Sakarya University of Applied Sciences (Turkish: Sakarya Uygulamalı Bilimler Üniversitesi), was established with the Decree Law published in the Official Gazette dated 18 May 2018. The school has 1 institute, 8 faculties, 1 college and 15 vocational schools. These units were affiliated to Sakarya University before the university was established.
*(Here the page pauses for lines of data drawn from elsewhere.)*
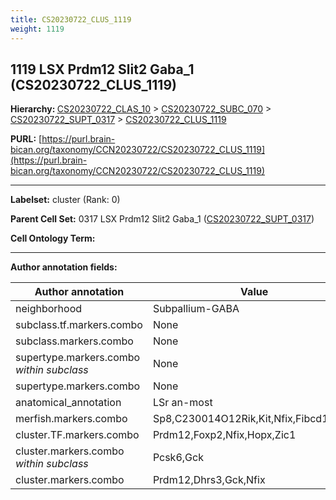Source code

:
 ```yaml
---
title: CS20230722_CLUS_1119
weight: 1119
---
```

## 1119 LSX Prdm12 Slit2 Gaba_1 (CS20230722_CLUS_1119)
<b>Hierarchy: </b>
[CS20230722_CLAS_10](../CS20230722_CLAS_10) >
[CS20230722_SUBC_070](../CS20230722_SUBC_070) >
[CS20230722_SUPT_0317](../CS20230722_SUPT_0317) >
[CS20230722_CLUS_1119](../CS20230722_CLUS_1119)

**PURL:** [https://purl.brain-bican.org/taxonomy/CCN20230722/CS20230722_CLUS_1119](https://purl.brain-bican.org/taxonomy/CCN20230722/CS20230722_CLUS_1119)

---


**Labelset:** cluster (Rank: 0)

**Parent Cell Set:** 0317 LSX Prdm12 Slit2 Gaba_1 ([CS20230722_SUPT_0317](../CS20230722_SUPT_0317))



**Cell Ontology Term:** 

[MARKER GENES.]: #


---

[TRANSFERRED ANNOTATIONS.]: #


[AUTHOR ANNOTATION FIELDS.]: #


**Author annotation fields:**

| Author annotation | Value |
|-------------------|-------|
|neighborhood|Subpallium-GABA|
|subclass.tf.markers.combo|None|
|subclass.markers.combo|None|
|supertype.markers.combo _within subclass_|None|
|supertype.markers.combo|None|
|anatomical_annotation|LSr an-most|
|merfish.markers.combo|Sp8,C230014O12Rik,Kit,Nfix,Fibcd1,Hopx|
|cluster.TF.markers.combo|Prdm12,Foxp2,Nfix,Hopx,Zic1|
|cluster.markers.combo _within subclass_|Pcsk6,Gck|
|cluster.markers.combo|Prdm12,Dhrs3,Gck,Nfix|
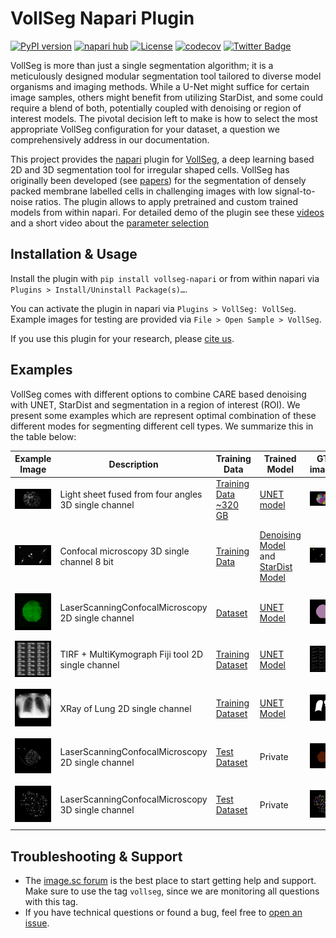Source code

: # VollSeg Napari Plugin



[![PyPI version](https://img.shields.io/pypi/v/vollseg-napari.svg)](https://pypi.org/project/vollseg-napari)
[![napari hub](https://img.shields.io/endpoint?url=https://api.napari-hub.org/shields/vollseg-napari)](https://napari-hub.org/plugins/vollseg-napari)
[![License](https://img.shields.io/pypi/l/napari-metroid.svg?color=green)](https://github.com/kapoorlab/napari-vollseg/raw/main/LICENSE)
[![codecov](https://codecov.io/gh/kapoorlab/napari-vollseg/branch/main/graph/badge.svg)](https://codecov.io/gh/kapoorlab/napari-vollseg)
[![Twitter Badge](https://badgen.net/badge/icon/twitter?icon=twitter&label)](https://twitter.com/entracod)


VollSeg is more than just a single segmentation algorithm; it is a meticulously designed modular segmentation tool tailored to diverse model organisms and imaging methods. While a U-Net might suffice for certain image samples, others might benefit from utilizing StarDist, and some could require a blend of both, potentially coupled with denoising or region of interest models. The pivotal decision left to make is how to select the most appropriate VollSeg configuration for your dataset, a question we comprehensively address in our documentation.

This project provides the [napari](https://napari.org/) plugin for [VollSeg](https://github.com/kapoorlab/vollseg), a deep learning based 2D and 3D segmentation tool for irregular shaped cells. VollSeg has originally been developed (see [papers](http://conference.scipy.org/proceedings/scipy2021/varun_kapoor.html)) for the segmentation of densely packed membrane labelled cells in challenging images with low signal-to-noise ratios. The plugin allows to apply pretrained and custom trained models from within napari.
For detailed demo of the plugin see these [videos](https://www.youtube.com/watch?v=W_gKrLWKNpQ) and a short video about the [parameter selection](https://www.youtube.com/watch?v=7tQMn_u8_7s&t=1s) 


## Installation & Usage

Install the plugin with `pip install vollseg-napari` or from within napari via `Plugins > Install/Uninstall Package(s)…`. 

You can activate the plugin in napari via `Plugins > VollSeg: VollSeg`. Example images for testing are provided via `File > Open Sample > VollSeg`.

If you use this plugin for your research, please [cite us](http://conference.scipy.org/proceedings/scipy2021/varun_kapoor.html).


## Examples

VollSeg comes with different options to combine CARE based denoising with UNET, StarDist and segmentation in a region of interest (ROI). We present some examples which are represent optimal combination of these different modes for segmenting different cell types. We summarize this in the table below:

| Example Image | Description | Training Data | Trained Model | GT image | Optimal combination | Notebook Code | Model Prediction | Metrics |
| --- | --- | --- | --- | --- | --- | --- | --- | --- |
| ![Raw Ascadian Embryo](images/Ascadian_raw.png) | Light sheet fused from four angles 3D single channel | [Training Data ~320 GB](https://figshare.com/articles/dataset/Astec-half-Pm1_Cut_at_2-cell_stage_half_Phallusia_mammillata_embryo_live_SPIM_imaging_stages_6-16_/11309570?backTo=/s/765d4361d1b073beedd5) | [UNET model](https://zenodo.org/record/6337699) | ![GT Ascadian Embryo](images/Ascadian_GT.png) | UNET model, slice_merge = False | [Colab Notebook](https://github.com/kapoorlab/VollSeg/blob/main/examples/Predict/Colab_VollSeg_Ascadian_Embryo.ipynb) | ![Prediction Ascadian Embryo](images/Ascadian_pred.png) | ![Metrics Ascadian Embryo](images/Metrics_Ascadian.png) |
| ![Raw Carcinoma](images/Carcinoma_raw.png) | Confocal microscopy 3D single channel 8 bit | [Training Data](https://zenodo.org/record/5904082#.Yi8-BnrMJD8) | [Denoising Model](https://zenodo.org/record/5910645/) and [StarDist Model](https://zenodo.org/record/6354077/) | ![GT Carcinoma](images/Carcinoma_GT.png) | StarDist model + Denoising Model, dounet = False | [Colab Notebook](https://github.com/kapoorlab/VollSeg/blob/main/examples/Predict/Colab_VollSeg_Mamary_gland.ipynb) | ![Prediction Carcinoma Cells](images/Carcinoma_pred.png) | ![Metrics Carcinoma Cells](images/Metrics_carcinoma.png) |
| ![Raw Xenopus Tissue](images/Xenopus_tissue_raw.png) | LaserScanningConfocalMicroscopy 2D single channel | [Dataset](https://zenodo.org/record/6076614#.YjBaNnrMJD8) | [UNET Model](https://zenodo.org/record/6060378/) | ![GT Xenopus Tissue](images/Xenopus_tissue_GT.png) | UNET model | [Colab Notebook](https://github.com/kapoorlab/VollSeg/blob/main/examples/Predict/Colab_VollSeg_tissue_segmentation.ipynb) | ![Prediction Xenopus Tissue](images/Xenopus_tissue_pred.png) | No Metrics |
| ![Raw Microtubule Kymograph](images/microtubule_kymo_raw.png) | TIRF + MultiKymograph Fiji tool 2D single channel | [Training Dataset](https://zenodo.org/record/6355705/files/Microtubule_edgedetector_training.zip) | [UNET Model](https://zenodo.org/record/6355705/) | ![GT Microtubule Kymograph](images/microtubule_kymo_GT.png) | UNET model | [Colab Notebook](https://github.com/kapoorlab/VollSeg/blob/main/examples/Predict/Colab_Microtubule_kymo_segmentation.ipynb) | ![Prediction Microtubule Kymograph](images/microtubule_kymo_pred.png) | No Metrics |
| ![Raw Lung Xray](images/lung_xray_raw.png) | XRay of Lung 2D single channel | [Training Dataset](https://www.kaggle.com/nikhilpandey360/lung-segmentation-from-chest-x-ray-dataset) | [UNET Model](https://zenodo.org/record/6060177/) | ![GT Lung Xray](images/lung_xray_GT.png) | UNET model | [Colab Notebook](https://github.com/kapoorlab/VollSeg/blob/main/examples/Predict/Colab_Microtubule_kymo_segmentation.ipynb) | ![Prediction Lung Xray](images/lung_xray_pred.png) | ![Metrics Lung Xray](images/Metrics_lung_xray.png) |
| ![Raw Nuclei Mask](images/nuclei_mask_raw.png) | LaserScanningConfocalMicroscopy 2D single channel | [Test Dataset](https://zenodo.org/record/6359349/) | Private | ![GT Nuclei Mask](images/nuclei_mask_GT.png) | UNET model | [Colab Notebook](https://github.com/kapoorlab/VollSeg/blob/main/examples/Predict/Colab_Microtubule_kymo_segmentation.ipynb) | ![Prediction Nuclei Mask](images/nuclei_mask_pred.png) | No Metrics |
| ![Raw Nuclei](images/nuclei_raw.png) | LaserScanningConfocalMicroscopy 3D single channel | [Test Dataset](https://zenodo.org/record/6359295/) | Private | ![GT Nuclei](images/nuclei_GT.png) | UNET model + StarDist model + ROI model | [Colab Notebook](https://github.com/kapoorlab/VollSeg/blob/main/examples/Predict/Colab_VollSeg_star_roi.ipynb) | ![Prediction Nuclei](images/nuclei_pred.png) | ![Metrics Nuclei](images/Metrics_nuclei.png) |


## Troubleshooting & Support

- The [image.sc forum](https://forum.image.sc/tag/vollseg) is the best place to start getting help and support. Make sure to use the tag `vollseg`, since we are monitoring all questions with this tag.
- If you have technical questions or found a bug, feel free to [open an issue](https://github.com/kapoorlab/vollseg-napari/issues).

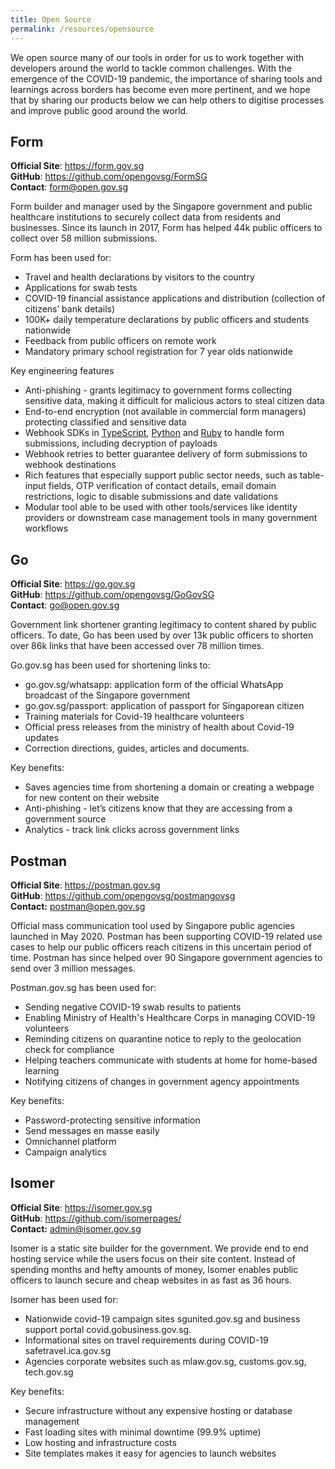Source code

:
 ```yaml
---
title: Open Source
permalink: /resources/opensource
---
```

We open source many of our tools in order for us to work together with developers around the world to tackle common challenges. With the emergence of the COVID-19 pandemic, the importance of sharing tools and learnings across borders has become even more pertinent, and we hope that by sharing our products below we can help others to digitise processes and improve public good around the world. 

## Form
**Official Site**: https://form.gov.sg  
**GitHub**: https://github.com/opengovsg/FormSG  
**Contact**: form@open.gov.sg

Form builder and manager used by the Singapore government and public healthcare institutions to securely collect data from residents and businesses. Since its launch in 2017, Form has helped 44k public officers to collect over 58 million submissions.

Form has been used for:
* Travel and health declarations by visitors to the country
* Applications for swab tests
* COVID-19 financial assistance applications and distribution (collection of citizens’ bank details)
* 100K+ daily temperature declarations by public officers and students nationwide
* Feedback from public officers on remote work
* Mandatory primary school registration for 7 year olds nationwide 

Key engineering features
* Anti-phishing - grants legitimacy to government forms collecting sensitive data, making it difficult for malicious actors to steal citizen data 
* End-to-end encryption (not available in commercial form managers) protecting classified and sensitive data
* Webhook SDKs in [TypeScript](https://github.com/opengovsg/formsg-javascript-sdk), [Python](https://github.com/opengovsg/formsg-python-sdk) and [Ruby](https://github.com/opengovsg/formsg-ruby-sdk) to handle form submissions, including decryption of payloads
* Webhook retries to better guarantee delivery of form submissions to webhook destinations
* Rich features that especially support public sector needs, such as table-input fields, OTP verification of contact details, email domain restrictions, logic to disable submissions and date validations
* Modular tool able to be used with other tools/services like identity providers or downstream case management tools in many government workflows


## Go
**Official Site**: https://go.gov.sg  
**GitHub**: https://github.com/opengovsg/GoGovSG  
**Contact**: go@open.gov.sg  

Government link shortener granting legitimacy to content shared by public officers. To date, Go has been used by over 13k public officers to shorten over 86k links that have been accessed over 78 million times.

Go.gov.sg has been used for shortening links to:
* go.gov.sg/whatsapp: application form of the official WhatsApp broadcast of the Singapore government
* go.gov.sg/passport: application of passport for Singaporean citizen
* Training materials for Covid-19 healthcare volunteers 
* Official press releases from the ministry of health about Covid-19 updates
* Correction directions, guides, articles and documents.

Key benefits:
* Saves agencies time from shortening a domain or creating a webpage for new content on their website
* Anti-phishing - let’s citizens know that they are accessing from a government source
* Analytics - track link clicks across government links

## Postman
**Official Site**: https://postman.gov.sg  
**GitHub**: https://github.com/opengovsg/postmangovsg  
**Contact:**  postman@open.gov.sg

Official mass communication tool used by Singapore public agencies launched in May 2020. Postman has been supporting COVID-19 related use cases to help our public officers reach citizens in this uncertain period of time. Postman has since helped over 90 Singapore government agencies to send over 3 million messages. 

Postman.gov.sg has been used for:
* Sending negative COVID-19 swab results to patients
* Enabling Ministry of Health's Healthcare Corps in managing COVID-19 volunteers
* Reminding citizens on quarantine notice to reply to the geolocation check for compliance
* Helping teachers communicate with students at home for home-based learning
* Notifying citizens of changes in government agency appointments

Key benefits:
* Password-protecting sensitive information
* Send messages en masse easily
* Omnichannel platform
* Campaign analytics

## Isomer
**Official Site**: https://isomer.gov.sg  
**GitHub**: https://github.com/isomerpages/  
**Contact:** admin@isomer.gov.sg 

Isomer is a static site builder for the government. We provide end to end hosting service while the users focus on their site content. Instead of spending months and hefty amounts of money, Isomer enables public officers to launch secure and cheap websites in as fast as 36 hours. 

Isomer has been used for:
* Nationwide covid-19 campaign sites sgunited.gov.sg and business support portal covid.gobusiness.gov.sg.
* Informational sites on travel requirements during COVID-19 safetravel.ica.gov.sg
* Agencies corporate websites such as mlaw.gov.sg, customs.gov.sg, tech.gov.sg

Key benefits:
* Secure infrastructure without any expensive hosting or database management
* Fast loading sites with minimal downtime (99.9% uptime)
* Low hosting and infrastructure costs 
* Site templates makes it easy for agencies to launch websites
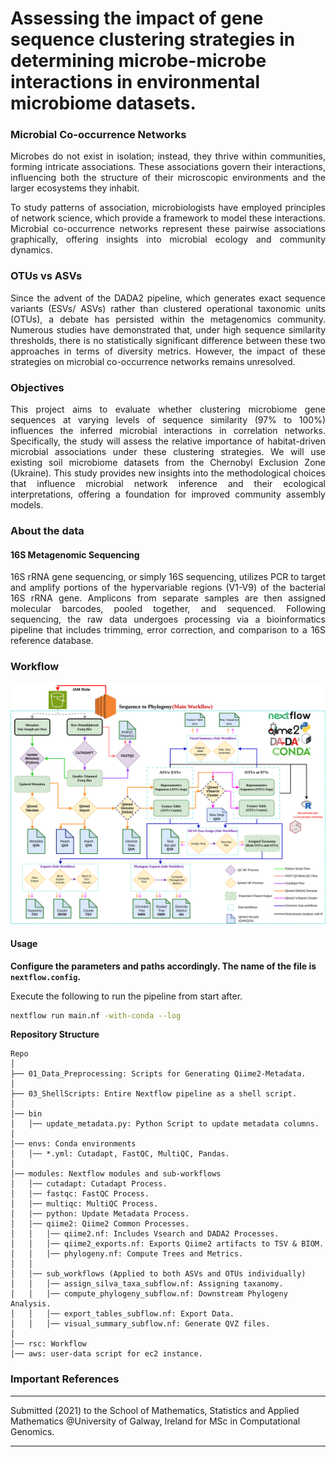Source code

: # Assessing the impact of gene sequence clustering strategies in determining microbe-microbe interactions in environmental microbiome datasets.

### Microbial Co-occurrence Networks
<p align="justify">
Microbes do not exist in isolation; instead, they thrive within communities, forming intricate associations. These associations govern their interactions, influencing both the structure of their microscopic environments and the larger ecosystems they inhabit.
</p>

<p align="justify">
To study patterns of association, microbiologists have employed principles of network science, which provide a framework to model these interactions. Microbial co-occurrence networks represent these pairwise associations graphically, offering insights into microbial ecology and community dynamics.
</p>


### OTUs vs ASVs
<p align="justify">
Since the advent of the DADA2 pipeline, which generates exact sequence variants (ESVs/ ASVs) rather than clustered operational taxonomic units (OTUs), a debate has persisted within the metagenomics community. Numerous studies have demonstrated that, under high sequence similarity thresholds, there is no statistically significant difference between these two approaches in terms of diversity metrics. However, the impact of these strategies on microbial co-occurrence networks remains unresolved.
</p>

### Objectives
<p align="justify">
This project aims to evaluate whether clustering microbiome gene sequences at varying levels of sequence similarity (97% to 100%) influences the inferred microbial interactions in correlation networks. Specifically, the study will assess the relative importance of habitat-driven microbial associations under these clustering strategies. We will use existing soil microbiome datasets from the Chernobyl Exclusion Zone (Ukraine). This study provides new insights into the methodological choices that influence microbial network inference and their ecological interpretations, offering a foundation for improved community assembly models.
</p>

### About the data

#### 16S Metagenomic Sequencing
<p align="justify">
16S rRNA gene sequencing, or simply 16S sequencing, utilizes PCR to target and amplify portions of the hypervariable regions (V1-V9) of the bacterial 16S rRNA gene. Amplicons from separate samples are then assigned molecular barcodes, pooled together, and sequenced. Following sequencing, the raw data undergoes processing via a bioinformatics pipeline that includes trimming, error correction, and comparison to a 16S reference database.
</p>

### Workflow

![](rsc/ChernobylNextflow.png)

#### Usage

**Configure the parameters and paths accordingly. The name of the file is `nextflow.config`.**

Execute the following to run the pipeline from start after.

```bash
nextflow run main.nf -with-conda --log
```

**Repository Structure**

```
Repo
│   
├── 01_Data_Preprocessing: Scripts for Generating Qiime2-Metadata.
│   
├── 03_ShellScripts: Entire Nextflow pipeline as a shell script.
│
│── bin
│   │── update_metadata.py: Python Script to update metadata columns.
│
│── envs: Conda environments
│   │── *.yml: Cutadapt, FastQC, MultiQC, Pandas.
│ 
│── modules: Nextflow modules and sub-workflows
│   │── cutadapt: Cutadapt Process.
│   │── fastqc: FastQC Process.
│   │── multiqc: MultiQC Process.
│   │── python: Update Metadata Process.
│   │── qiime2: Qiime2 Common Processes.
│   │   │── qiime2.nf: Includes Vsearch and DADA2 Processes.
│   │   │── qiime2_exports.nf: Exports Qiime2 artifacts to TSV & BIOM.
│   │   │── phylogeny.nf: Compute Trees and Metrics.
│   │   
│   │── sub_workflows (Applied to both ASVs and OTUs individually)
│   │   │── assign_silva_taxa_subflow.nf: Assigning taxanomy.
│   │   │── compute_phylogeny_subflow.nf: Downstream Phylogeny Analysis.
│   │   │── export_tables_subflow.nf: Export Data.
│   │   │── visual_summary_subflow.nf: Generate QVZ files.
│
│── rsc: Workflow
│── aws: user-data script for ec2 instance.
```


### Important References

---

Submitted (2021) to the School of Mathematics, Statistics and Applied Mathematics @University of Galway, Ireland for MSc in Computational Genomics.

---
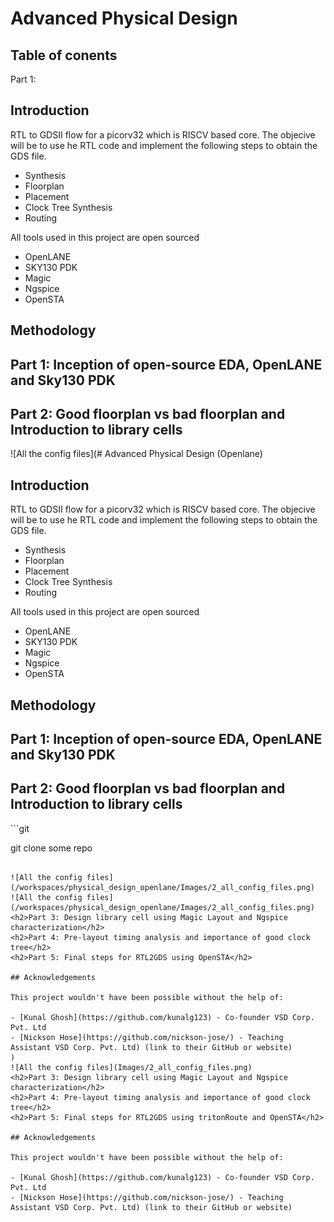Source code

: # Advanced Physical Design 

## Table of conents
Part 1:

## Introduction
RTL to GDSII flow for a picorv32 which is RISCV based core. The objecive will be to use he RTL code and implement the following steps to obtain the GDS file.
+ Synthesis
+ Floorplan
+ Placement
+ Clock Tree Synthesis
+ Routing

All tools used in this project are open sourced
+ OpenLANE
+ SKY130 PDK
+ Magic
+ Ngspice
+ OpenSTA

## Methodology
<h2>Part 1: Inception of open-source EDA, OpenLANE and Sky130 PDK</h2>

<h2>Part 2: Good floorplan vs bad floorplan and Introduction to library cells</h2>
![All the config files](# Advanced Physical Design (Openlane)

## Introduction
RTL to GDSII flow for a picorv32 which is RISCV based core. The objecive will be to use he RTL code and implement the following steps to obtain the GDS file.
+ Synthesis
+ Floorplan
+ Placement
+ Clock Tree Synthesis
+ Routing

All tools used in this project are open sourced
+ OpenLANE
+ SKY130 PDK
+ Magic
+ Ngspice
+ OpenSTA

## Methodology
<h2>Part 1: Inception of open-source EDA, OpenLANE and Sky130 PDK</h2>

<h2>Part 2: Good floorplan vs bad floorplan and Introduction to library cells</h2>
```git 

git clone some repo
```

![All the config files](/workspaces/physical_design_openlane/Images/2_all_config_files.png)
![All the config files](/workspaces/physical_design_openlane/Images/2_all_config_files.png)
<h2>Part 3: Design library cell using Magic Layout and Ngspice characterization</h2>
<h2>Part 4: Pre-layout timing analysis and importance of good clock tree</h2>
<h2>Part 5: Final steps for RTL2GDS using OpenSTA</h2>

## Acknowledgements

This project wouldn't have been possible without the help of:

- [Kunal Ghosh](https://github.com/kunalg123) - Co-founder VSD Corp. Pvt. Ltd 
- [Nickson Hose](https://github.com/nickson-jose/) - Teaching Assistant VSD Corp. Pvt. Ltd) (link to their GitHub or website)
)
![All the config files](Images/2_all_config_files.png)
<h2>Part 3: Design library cell using Magic Layout and Ngspice characterization</h2>
<h2>Part 4: Pre-layout timing analysis and importance of good clock tree</h2>
<h2>Part 5: Final steps for RTL2GDS using tritonRoute and OpenSTA</h2>

## Acknowledgements

This project wouldn't have been possible without the help of:

- [Kunal Ghosh](https://github.com/kunalg123) - Co-founder VSD Corp. Pvt. Ltd 
- [Nickson Hose](https://github.com/nickson-jose/) - Teaching Assistant VSD Corp. Pvt. Ltd) (link to their GitHub or website)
In addition, the University of Applied Sciences is one of two universities in Turkey.

Academic Units

Institute 
 Institute of Master Studies

Fakülteler 
 Faculty of Sport Sciences
 Faculty of Technology
 Faculty of Tourism
 Faculty of Applies Sciences
 Western Black Sea Faculty of Marine Sciences
 Faculty of Health Sciences
 Faculty of Transport and Logistics
 Ali Fuat Paşa Faculty of Agricultural Sciences and Technologies

Schools 
 School of Foreign Languages

Vocational Schools 
 Vocational School of Akyazı
 Vocational School of Arifiye
 Vocational School of Ferizli
 Vocational School of Geyve
 Vocational School of Hendek
 Vocational School of Karasu
 Vocational School of Karapürçek
 Vocational School of Kaynarca Seyfettin Selim
 Vocational School of Kocaali
 Vocational School of Pamukova
 Vocational School of Sakarya (Adapazarı)
 Vocational School of Sapanca
 Vocational School Sapanca Tourism
 Vocational School of Söğütlü
 Vocational School of Taraklı

Professional Application Management System (MUYS) 
Thanks to the system created by the university to manage professional practices, it applies a 3 + 1 education model for Vocational Schools and 7 + 1 education for faculties. In addition, the system helps the student to provide job opportunities.